Current mobility aircraft defense consists of flares and laser jammers against missile threats, but recent developments in drone warfare and civilian drone use have prompted the Air Force to consider additional defenses against such threats.

According to Interesting Engineering, Air Mobility Command published a concept of operations (CONOPS) alongside the request for information (RFI), noting that in the search to defend mobility aircraft, they may rely on robust base defenses. The CONOPS outlines AMC’s need to defend against both hostile and non-threatening drones in the vicinity, and emphasizes the importance of industry solutions that provide enhanced situational awareness of drone presence and require minimal crew intervention for neutralization or avoidance.

The RFI and CONOPS, apart from highlighting the distinct challenges posed by operating in civilian environments, indicate the Air Force’s interest in both kinetic and non-kinetic options, including systems that can identify and not necessarily destroy UAS. The document calls for solutions that are also capable of distinguishing threats in commercial settings – for example, systems cannot employ broad GPS jamming or kinetic kill capabilities if the Vice President’s plane is stationed at Frankfurt International Airport, as is explained in the document.

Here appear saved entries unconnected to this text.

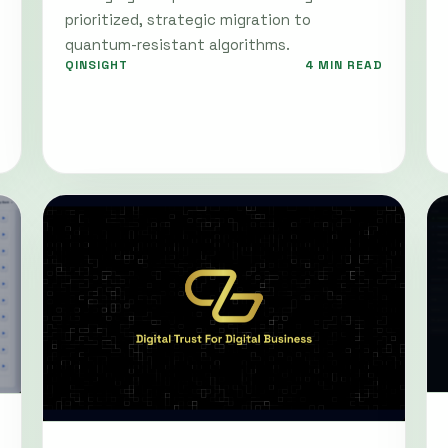
prioritized, strategic migration to
quantum-resistant algorithms.
QINSIGHT
4 MIN READ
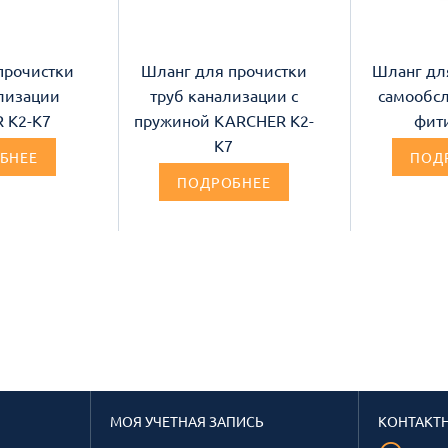
прочистки
Шланг для прочистки
Шланг дл
лизации
труб канализации с
самообс
 K2-K7
пружиной KARCHER K2-
фит
K7
БНЕЕ
ПОД
ПОДРОБНЕЕ
МОЯ УЧЕТНАЯ ЗАПИСЬ
КОНТАКТ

In addition to airborne defenses, the document highlights the need for compact ground-based counter-drone tools that do not displace cargo and can be quickly rolled on and off the aircraft with accessible ramps (aircraft that do not have ramps would require hand-carried and rapidly deployable C-UAS systems, or alternatively, have operable equipment onboard).

The CONOPS document highlights the pervasive presence and increasing likelihood of encountering small unmanned aerial systems and drones, especially when considering today’s rapid development of small, inexpensive drones.